**WHAT THE TASK REQUIRES**: Repeat the lines of the data from the line with "collector number: 4515" to the line with "state / province: Hidalgo", both included, and nothing else.

═══ INPUT DATA ═══

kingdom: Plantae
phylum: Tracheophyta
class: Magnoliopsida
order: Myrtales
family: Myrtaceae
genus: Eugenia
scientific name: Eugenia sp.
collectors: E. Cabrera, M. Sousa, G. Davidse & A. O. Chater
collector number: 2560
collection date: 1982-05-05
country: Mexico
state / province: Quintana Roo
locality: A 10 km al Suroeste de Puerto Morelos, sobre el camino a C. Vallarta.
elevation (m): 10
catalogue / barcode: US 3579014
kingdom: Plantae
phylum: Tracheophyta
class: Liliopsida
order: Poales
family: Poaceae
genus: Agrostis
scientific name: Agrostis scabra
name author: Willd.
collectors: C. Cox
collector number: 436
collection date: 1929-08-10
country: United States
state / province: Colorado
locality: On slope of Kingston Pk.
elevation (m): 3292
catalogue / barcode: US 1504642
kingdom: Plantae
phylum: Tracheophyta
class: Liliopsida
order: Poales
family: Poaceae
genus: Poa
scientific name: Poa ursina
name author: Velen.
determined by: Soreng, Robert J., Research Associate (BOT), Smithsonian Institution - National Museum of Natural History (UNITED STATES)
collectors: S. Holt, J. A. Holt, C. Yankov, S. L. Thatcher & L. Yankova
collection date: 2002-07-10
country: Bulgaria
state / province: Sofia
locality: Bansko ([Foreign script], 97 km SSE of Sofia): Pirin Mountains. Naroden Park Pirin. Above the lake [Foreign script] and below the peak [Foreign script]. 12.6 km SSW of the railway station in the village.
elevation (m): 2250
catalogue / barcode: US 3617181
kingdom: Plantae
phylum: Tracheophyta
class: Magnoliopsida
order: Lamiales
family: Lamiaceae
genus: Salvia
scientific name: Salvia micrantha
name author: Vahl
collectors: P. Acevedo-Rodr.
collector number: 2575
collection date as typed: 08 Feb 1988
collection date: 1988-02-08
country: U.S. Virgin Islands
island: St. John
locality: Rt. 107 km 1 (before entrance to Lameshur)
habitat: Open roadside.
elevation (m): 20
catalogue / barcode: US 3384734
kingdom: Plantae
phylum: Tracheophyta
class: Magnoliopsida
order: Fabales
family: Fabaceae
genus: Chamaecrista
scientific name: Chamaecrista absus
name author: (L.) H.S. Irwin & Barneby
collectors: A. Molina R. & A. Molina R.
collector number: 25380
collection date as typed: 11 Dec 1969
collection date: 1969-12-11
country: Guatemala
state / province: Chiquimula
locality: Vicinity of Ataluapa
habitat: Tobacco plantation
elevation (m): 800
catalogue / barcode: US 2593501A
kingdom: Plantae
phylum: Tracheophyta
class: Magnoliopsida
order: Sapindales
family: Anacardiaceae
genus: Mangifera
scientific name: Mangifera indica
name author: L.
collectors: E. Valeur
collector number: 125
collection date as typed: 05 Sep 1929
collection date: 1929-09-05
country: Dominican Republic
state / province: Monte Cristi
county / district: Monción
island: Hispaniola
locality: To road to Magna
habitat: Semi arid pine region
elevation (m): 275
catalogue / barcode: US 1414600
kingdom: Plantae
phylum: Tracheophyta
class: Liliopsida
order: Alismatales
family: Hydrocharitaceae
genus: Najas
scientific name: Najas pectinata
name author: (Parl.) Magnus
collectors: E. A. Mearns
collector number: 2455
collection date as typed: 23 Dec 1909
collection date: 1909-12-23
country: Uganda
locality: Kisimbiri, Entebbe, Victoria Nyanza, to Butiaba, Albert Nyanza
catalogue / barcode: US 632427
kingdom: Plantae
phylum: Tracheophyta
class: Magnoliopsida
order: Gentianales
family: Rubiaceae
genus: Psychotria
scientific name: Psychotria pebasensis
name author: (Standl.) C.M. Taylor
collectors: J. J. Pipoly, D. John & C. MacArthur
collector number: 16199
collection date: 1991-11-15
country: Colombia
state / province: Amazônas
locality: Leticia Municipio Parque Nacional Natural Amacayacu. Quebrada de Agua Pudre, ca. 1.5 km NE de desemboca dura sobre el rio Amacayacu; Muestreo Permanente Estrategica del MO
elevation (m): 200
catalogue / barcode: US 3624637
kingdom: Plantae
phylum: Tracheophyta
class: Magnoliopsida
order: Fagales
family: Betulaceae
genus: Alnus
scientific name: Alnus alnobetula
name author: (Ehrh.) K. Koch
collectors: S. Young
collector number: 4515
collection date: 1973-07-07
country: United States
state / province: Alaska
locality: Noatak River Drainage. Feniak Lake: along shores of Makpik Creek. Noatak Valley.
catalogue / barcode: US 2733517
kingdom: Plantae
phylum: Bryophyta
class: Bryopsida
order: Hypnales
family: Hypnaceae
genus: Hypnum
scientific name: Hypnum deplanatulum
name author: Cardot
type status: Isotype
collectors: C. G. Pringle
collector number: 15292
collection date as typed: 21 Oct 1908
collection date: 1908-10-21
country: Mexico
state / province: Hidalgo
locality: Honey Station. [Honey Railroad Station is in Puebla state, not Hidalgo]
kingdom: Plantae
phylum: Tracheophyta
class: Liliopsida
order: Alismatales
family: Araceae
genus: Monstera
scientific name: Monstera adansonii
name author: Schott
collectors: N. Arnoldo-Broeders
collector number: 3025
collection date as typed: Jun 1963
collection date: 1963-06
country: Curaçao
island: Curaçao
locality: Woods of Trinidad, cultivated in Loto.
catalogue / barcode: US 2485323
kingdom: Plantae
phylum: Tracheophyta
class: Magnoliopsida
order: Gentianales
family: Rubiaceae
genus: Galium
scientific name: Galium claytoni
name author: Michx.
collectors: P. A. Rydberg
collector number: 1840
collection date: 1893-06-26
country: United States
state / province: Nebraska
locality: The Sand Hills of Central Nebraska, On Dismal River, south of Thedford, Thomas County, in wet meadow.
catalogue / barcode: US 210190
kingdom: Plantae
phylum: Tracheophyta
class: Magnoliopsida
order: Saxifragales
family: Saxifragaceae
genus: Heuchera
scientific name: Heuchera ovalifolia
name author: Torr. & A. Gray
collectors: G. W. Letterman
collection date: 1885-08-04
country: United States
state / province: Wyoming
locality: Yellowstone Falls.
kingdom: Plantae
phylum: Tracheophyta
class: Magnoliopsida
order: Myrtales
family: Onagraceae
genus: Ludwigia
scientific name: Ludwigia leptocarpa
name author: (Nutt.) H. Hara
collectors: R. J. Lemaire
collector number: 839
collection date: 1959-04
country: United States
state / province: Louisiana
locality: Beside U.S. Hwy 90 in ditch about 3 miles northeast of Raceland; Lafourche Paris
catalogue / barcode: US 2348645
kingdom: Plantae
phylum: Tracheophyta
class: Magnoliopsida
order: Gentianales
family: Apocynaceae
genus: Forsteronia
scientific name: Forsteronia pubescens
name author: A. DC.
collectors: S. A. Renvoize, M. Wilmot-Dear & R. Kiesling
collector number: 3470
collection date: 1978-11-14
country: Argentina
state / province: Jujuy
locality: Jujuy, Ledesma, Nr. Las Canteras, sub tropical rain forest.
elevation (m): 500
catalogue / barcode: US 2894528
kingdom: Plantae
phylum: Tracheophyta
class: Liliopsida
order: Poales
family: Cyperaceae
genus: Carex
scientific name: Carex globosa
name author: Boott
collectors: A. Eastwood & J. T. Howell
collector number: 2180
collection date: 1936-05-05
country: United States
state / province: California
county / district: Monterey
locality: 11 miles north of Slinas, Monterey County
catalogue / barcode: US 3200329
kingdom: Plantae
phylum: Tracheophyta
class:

═══

**ANSWER TO THIS TASK**:
collector number: 4515
collection date: 1973-07-07
country: United States
state / province: Alaska
locality: Noatak River Drainage. Feniak Lake: along shores of Makpik Creek. Noatak Valley.
catalogue / barcode: US 2733517
kingdom: Plantae
phylum: Bryophyta
class: Bryopsida
order: Hypnales
family: Hypnaceae
genus: Hypnum
scientific name: Hypnum deplanatulum
name author: Cardot
type status: Isotype
collectors: C. G. Pringle
collector number: 15292
collection date as typed: 21 Oct 1908
collection date: 1908-10-21
country: Mexico
state / province: Hidalgo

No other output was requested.